De Wmo is een andere wet. Deze gaat niet uit van `ik heb wat, krijg ik wat’, maar van het idee, dat mensen moeten kunnen meedoen in de samenleving (familie en vrienden ontmoeten, lid zijn van een vereniging, vrijwilligerswerk doen, je huishouding doen, je in en om je huis verplaatsen en binnen een bepaalde straal van A naar B te kunnen gaan). Niet de ergonomische beperkingen is de norm, maar je `participatie’.
De Wmo verplicht de gemeenten om participatie voor kwetsbare burgers mogelijk te maken. De gemeente moet maatwerk leveren, d.w.z de gekozen oplossingen moet passen bij de aanvrager en de situatie. Niet alleen de beperking staat centraal maar ook de context waarin de beperking ervaren wordt. Dit betekent ook dat een vergelijkbare vraag tot een ander uitkomst (resultaat) kan leiden; de ene mens is immers de andere niet. Bij het bepalen van de voorziening dient rekening te worden gehouden met de persoonskenmerken en de behoeften van de aanvrager, alsmede met de capaciteit van de aanvrager om uit oogpunt van kosten zelf in de maatregelen te voorzien.
Om maatwerk te leveren is grote verscheidenheid van compenserende maatregelen mogelijk, dit vraagt om vernieuwing van het aanbod.
De gemeente moet aangeven (motiveren) waarom de gekozen oplossing de beste is en hoe deze bijdraagt aan de zelfredzaamheid en maatschappelijke participatie van de burger. De gemeente moet daarbij uitgaan van het compensatiebeginsel.
Hiervoor moet de gemeente de systematiek van het ICF (International Classification of Functions , Disabillities and Health) gebruiken om het participatieverlies op te sporen. De gemeente moet voorzieningen treffen op 4 gebieden:
De uitkomst kan een voorziening zijn, maar dat is niet altijd noodzakelijk. Het gaat er om, dat het (participatie) probleem wordt opgelost, denk hierbij ook aan eigen kracht en wijkgerichte ondersteuning.
Bij een nieuwe aanvraag, of sterk gewijzigde omstandigheden, kan een consulent van de gemeente op huisbezoek gaan bij de burger of een gesprek voeren in de spreekkamer een gesprek van mens tot mens, waarin de belangrijke onderwerpen op tafel komen.

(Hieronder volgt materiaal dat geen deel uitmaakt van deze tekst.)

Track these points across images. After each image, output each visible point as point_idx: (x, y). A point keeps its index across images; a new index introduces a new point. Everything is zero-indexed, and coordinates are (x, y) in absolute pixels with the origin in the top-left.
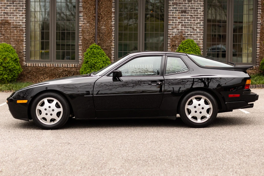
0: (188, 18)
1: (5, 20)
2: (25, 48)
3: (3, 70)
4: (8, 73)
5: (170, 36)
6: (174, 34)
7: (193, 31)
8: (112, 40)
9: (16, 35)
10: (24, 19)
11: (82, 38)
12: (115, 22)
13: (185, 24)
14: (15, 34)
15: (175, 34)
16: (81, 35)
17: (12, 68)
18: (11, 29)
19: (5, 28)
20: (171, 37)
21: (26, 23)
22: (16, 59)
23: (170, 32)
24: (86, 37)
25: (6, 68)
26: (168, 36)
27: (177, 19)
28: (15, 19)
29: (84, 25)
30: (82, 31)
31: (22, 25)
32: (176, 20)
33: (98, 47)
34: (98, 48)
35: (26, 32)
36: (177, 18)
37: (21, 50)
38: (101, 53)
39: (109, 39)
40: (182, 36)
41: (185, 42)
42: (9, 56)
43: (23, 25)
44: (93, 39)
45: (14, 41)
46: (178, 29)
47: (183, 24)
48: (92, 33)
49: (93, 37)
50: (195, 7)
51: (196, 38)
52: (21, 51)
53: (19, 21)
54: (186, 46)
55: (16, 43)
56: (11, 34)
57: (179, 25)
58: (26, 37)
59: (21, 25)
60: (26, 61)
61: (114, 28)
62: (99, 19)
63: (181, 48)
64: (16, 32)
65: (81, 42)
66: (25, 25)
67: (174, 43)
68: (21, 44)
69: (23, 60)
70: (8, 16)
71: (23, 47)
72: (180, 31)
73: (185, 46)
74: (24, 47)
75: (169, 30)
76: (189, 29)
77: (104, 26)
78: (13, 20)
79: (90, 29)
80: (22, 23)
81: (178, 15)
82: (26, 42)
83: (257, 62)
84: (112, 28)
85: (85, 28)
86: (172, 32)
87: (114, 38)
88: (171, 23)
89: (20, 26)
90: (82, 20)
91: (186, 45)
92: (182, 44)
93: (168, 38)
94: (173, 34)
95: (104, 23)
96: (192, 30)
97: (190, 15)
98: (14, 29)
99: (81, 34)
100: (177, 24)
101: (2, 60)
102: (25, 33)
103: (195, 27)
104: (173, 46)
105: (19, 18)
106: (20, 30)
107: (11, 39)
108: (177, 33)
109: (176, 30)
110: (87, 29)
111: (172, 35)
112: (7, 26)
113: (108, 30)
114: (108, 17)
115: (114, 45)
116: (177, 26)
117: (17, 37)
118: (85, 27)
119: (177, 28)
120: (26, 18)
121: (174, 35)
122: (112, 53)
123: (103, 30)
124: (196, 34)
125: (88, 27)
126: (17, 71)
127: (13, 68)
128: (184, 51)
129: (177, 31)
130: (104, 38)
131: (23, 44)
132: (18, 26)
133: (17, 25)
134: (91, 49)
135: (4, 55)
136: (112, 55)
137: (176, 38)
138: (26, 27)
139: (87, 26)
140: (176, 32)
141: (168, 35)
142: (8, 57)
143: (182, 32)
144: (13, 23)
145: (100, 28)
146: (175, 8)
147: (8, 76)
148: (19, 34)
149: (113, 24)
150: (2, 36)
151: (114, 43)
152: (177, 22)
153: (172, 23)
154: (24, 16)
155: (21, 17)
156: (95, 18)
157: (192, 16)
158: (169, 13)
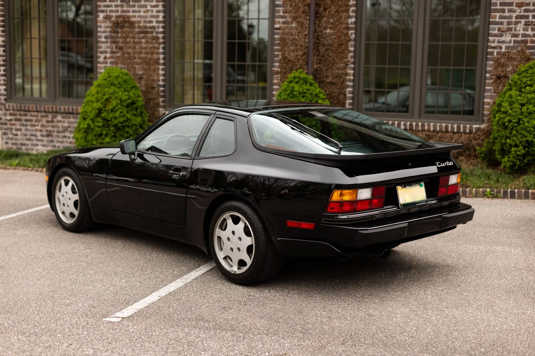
1: (124, 16)
2: (161, 78)
3: (103, 126)
4: (113, 132)
5: (492, 53)
6: (504, 47)
8: (348, 62)
9: (146, 48)
10: (162, 15)
11: (280, 57)
12: (356, 17)
13: (534, 20)
14: (142, 48)
15: (507, 48)
16: (277, 50)
17: (120, 123)
18: (134, 36)
19: (124, 35)
20: (495, 54)
21: (164, 22)
22: (133, 103)
23: (494, 42)
24: (289, 53)
25: (108, 121)
26: (487, 52)
27: (514, 7)
28: (142, 14)
29: (285, 25)
30: (282, 39)
31: (156, 28)
32: (510, 11)
33: (305, 78)
34: (305, 81)
35: (164, 43)
36: (514, 5)
37: (153, 83)
38: (311, 94)
39: (342, 60)
40: (525, 53)
41: (528, 68)
42: (116, 95)
43: (158, 27)
44: (304, 60)
45: (142, 63)
46: (516, 33)
47: (529, 22)
48: (302, 44)
49: (305, 53)
52: (155, 86)
53: (151, 19)
54: (529, 79)
55: (145, 66)
56: (134, 48)
57: (519, 25)
58: (164, 53)
59: (154, 27)
60: (164, 107)
61: (353, 31)
62: (318, 10)
63: (513, 85)
64: (145, 44)
65: (279, 66)
66: (163, 27)
67: (502, 71)
68: (154, 71)
69: (159, 103)
70: (130, 6)
71: (158, 75)
72: (520, 38)
73: (524, 80)
74: (161, 76)
75: (490, 38)
77: (330, 28)
78: (140, 16)
79: (298, 35)
80: (158, 22)
82: (164, 64)
84: (350, 32)
85: (288, 34)
86: (499, 42)
87: (354, 57)
88: (497, 20)
89: (152, 30)
90: (281, 14)
91: (527, 77)
92: (519, 74)
93: (488, 56)
94: (501, 48)
95: (331, 20)
98: (142, 35)
99: (278, 47)
100: (514, 20)
101: (102, 103)
102: (162, 46)
104: (499, 77)
105: (150, 12)
106: (153, 39)
107: (135, 58)
108: (512, 44)
109: (510, 36)
110: (292, 35)
111: (499, 50)
112: (127, 29)
113: (338, 38)
114: (341, 6)
115: (352, 75)
116: (513, 26)
117: (147, 53)
118: (287, 30)
119: (513, 32)
120: (164, 12)
121: (503, 50)
122: (347, 93)
123: (328, 36)
125: (294, 32)
126: (134, 129)
127: (125, 121)
128: (520, 91)
129: (513, 39)
130: (330, 57)
131: (159, 69)
132: (149, 30)
133: (146, 27)
134: (290, 82)
135: (107, 94)
136: (348, 98)
137: (507, 58)
138: (164, 33)
139: (291, 28)
140: (510, 42)
141: (489, 50)
142: (113, 97)
143: (525, 42)
144: (140, 22)
145: (321, 32)
147: (113, 139)
148: (151, 48)
149: (351, 23)
150: (118, 52)
151: (354, 69)
152: (514, 15)
153: (501, 17)
154: (161, 8)
155: (155, 9)
156: (309, 9)
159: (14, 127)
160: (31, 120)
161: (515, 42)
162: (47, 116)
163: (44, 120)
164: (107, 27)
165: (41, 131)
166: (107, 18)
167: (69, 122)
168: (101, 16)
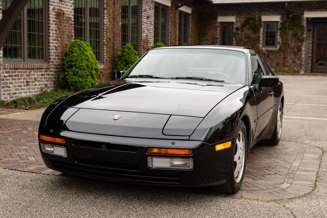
0: (148, 24)
1: (60, 9)
7: (151, 35)
9: (68, 29)
13: (148, 29)
15: (145, 38)
16: (105, 34)
18: (64, 22)
19: (60, 21)
23: (143, 35)
27: (145, 24)
29: (107, 23)
30: (106, 29)
35: (74, 27)
40: (147, 40)
43: (72, 18)
44: (113, 39)
45: (67, 38)
49: (114, 36)
50: (152, 15)
51: (152, 42)
53: (70, 13)
55: (68, 40)
56: (64, 29)
58: (74, 33)
64: (68, 27)
65: (106, 41)
66: (74, 18)
70: (62, 4)
72: (146, 35)
76: (149, 33)
78: (66, 11)
80: (72, 15)
81: (146, 21)
89: (70, 19)
98: (66, 22)
103: (151, 31)
106: (70, 25)
107: (64, 34)
112: (62, 17)
113: (118, 31)
116: (145, 30)
117: (68, 32)
118: (107, 25)
124: (152, 38)
133: (68, 17)
143: (147, 36)
144: (65, 14)
146: (145, 14)
148: (70, 29)
150: (58, 31)
156: (115, 17)
157: (150, 22)
158: (142, 18)
159: (8, 82)
160: (18, 76)
162: (26, 72)
163: (25, 74)
164: (54, 15)
165: (23, 82)
166: (54, 9)
167: (37, 75)
168: (51, 8)
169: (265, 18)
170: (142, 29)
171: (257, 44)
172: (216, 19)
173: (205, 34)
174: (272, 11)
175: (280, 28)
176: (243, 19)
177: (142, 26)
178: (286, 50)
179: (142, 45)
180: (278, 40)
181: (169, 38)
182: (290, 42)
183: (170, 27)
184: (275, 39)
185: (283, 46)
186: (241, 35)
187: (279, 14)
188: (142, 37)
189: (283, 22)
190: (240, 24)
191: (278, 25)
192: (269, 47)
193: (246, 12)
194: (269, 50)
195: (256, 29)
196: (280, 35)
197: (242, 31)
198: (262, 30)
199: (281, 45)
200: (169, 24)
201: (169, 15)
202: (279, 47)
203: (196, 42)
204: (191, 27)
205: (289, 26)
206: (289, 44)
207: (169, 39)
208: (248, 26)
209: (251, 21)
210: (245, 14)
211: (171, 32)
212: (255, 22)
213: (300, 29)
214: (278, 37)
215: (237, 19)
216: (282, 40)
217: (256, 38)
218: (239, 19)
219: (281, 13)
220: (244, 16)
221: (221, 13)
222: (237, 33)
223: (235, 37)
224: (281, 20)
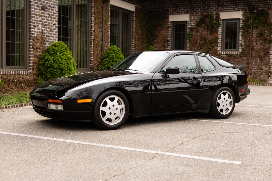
0: (46, 17)
5: (32, 37)
7: (51, 33)
13: (45, 23)
15: (37, 34)
23: (32, 31)
27: (38, 16)
32: (37, 18)
47: (43, 24)
50: (52, 6)
51: (53, 41)
57: (40, 24)
75: (31, 29)
76: (48, 29)
81: (39, 12)
83: (91, 68)
86: (34, 32)
93: (30, 38)
96: (50, 31)
97: (48, 14)
100: (38, 22)
103: (52, 27)
108: (38, 33)
109: (37, 29)
111: (34, 35)
116: (38, 25)
119: (38, 27)
124: (53, 36)
137: (37, 39)
143: (42, 32)
146: (36, 3)
153: (34, 20)
157: (49, 15)
158: (30, 8)
161: (39, 32)
169: (224, 15)
170: (30, 22)
171: (214, 46)
172: (168, 18)
173: (155, 36)
174: (232, 6)
175: (243, 27)
176: (197, 17)
177: (30, 19)
178: (250, 53)
179: (31, 44)
180: (240, 41)
181: (91, 37)
182: (254, 43)
183: (93, 25)
184: (237, 40)
185: (245, 49)
186: (195, 36)
187: (241, 10)
188: (30, 33)
189: (245, 19)
190: (195, 23)
191: (239, 24)
192: (229, 51)
193: (202, 8)
194: (229, 54)
195: (213, 29)
196: (242, 36)
197: (197, 31)
198: (220, 29)
199: (243, 48)
200: (91, 21)
201: (92, 9)
202: (241, 50)
203: (144, 45)
204: (134, 27)
205: (253, 24)
206: (253, 46)
207: (91, 40)
208: (203, 25)
209: (207, 20)
210: (200, 11)
211: (94, 31)
212: (212, 20)
213: (267, 27)
214: (240, 37)
215: (190, 18)
216: (244, 42)
217: (213, 39)
218: (193, 18)
219: (243, 9)
220: (200, 14)
221: (173, 11)
222: (190, 34)
223: (188, 39)
224: (243, 17)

De burger kan zich aanmelden voor een gesprek (het gaat hier om een aanmelding en dus niet meer om een aanvraag). Na het gesprek kan, als dat nodig mocht zijn, een aanvraag voor een individuele voorziening worden ingediend.
Het is de bedoeling dat de gemeente met de burger in (keukentafel)gesprek gaat om mogelijkheden en problemen in kaart te brengen en overeenstemming te bereiken over te bereiken resultaten. Het gaat om de vraag achter de vraag.
Dit gesprek kent drie belangrijke elementen:
Inventarisatie van de problemen: op welke terreinen ervaart de burger problemen?
Zelfredzaamheid: voeren van een huishouding, verplaatsen in en om de woning, lokaal verplaatsen per vervoermiddel en naar een andere stad kunnen reizen;
Mensen ontmoeten en contacten kunnen onderhouden: bij familie of vrienden op bezoek, vrijwilligerswerk kunnen doen, een kerkdienst of moskee kunnen bezoeken, een hobby uitoefenen, een sport kunnen beoefenen, deelnemen aan een sociale activiteit en een scholing of cursus kunnen volgen.
Dit verslag kan de basis vormen voor een aanvraag of de ingevulde aanvraag zijn, als een voorziening noodzakelijk is. De aanvraag leidt tot een beschikking, waarop bezwaar en beroep mogelijk is.
De uitkomst kan dus zijn, dat geen aanvraag wordt ingediend, omdat de gesignaleerde problemen op een andere manier (1,2,3) kunnen worden opgelost.
De Wmo vraagt van de burger dat deze zijn/haar leven bekijkt als een leven zoals van andere mensen, met de `gewone’ wensen en verantwoordelijkheden. Daar waar deze manier van leven `achterblijft’ bij dat van mensen in een vergelijkbare situatie en dat te wijten is aan individuele beperkingen kan de burger met de gemeente in gesprek gaan over oplossingen. Er is geen gemeentelijke verantwoordelijkheid maar een eigen verantwoordelijkheid.
2.1 Stroomschema hulp bij het huishouden
De volgende vragen kunnen hierbij onder andere gesteld worden:
Zijn er hulpbehoevende kinderen aanwezig? Zo ja, is de cliënt in staat deze goed te verzorgen? Wat zijn de beperkingen hierbij? (Hoe gaat het wassen en aankleden van de kinderen, is er hulp nodig bij eten en/of drinken, hoe gaat het voorbereiden van de maaltijd, sfeer scheppen, spelen en opvoedingsactiviteiten?) Het gaat hier om situaties waarbij de ouder tijdelijk niet in staat is om de ouderrol te vervullen.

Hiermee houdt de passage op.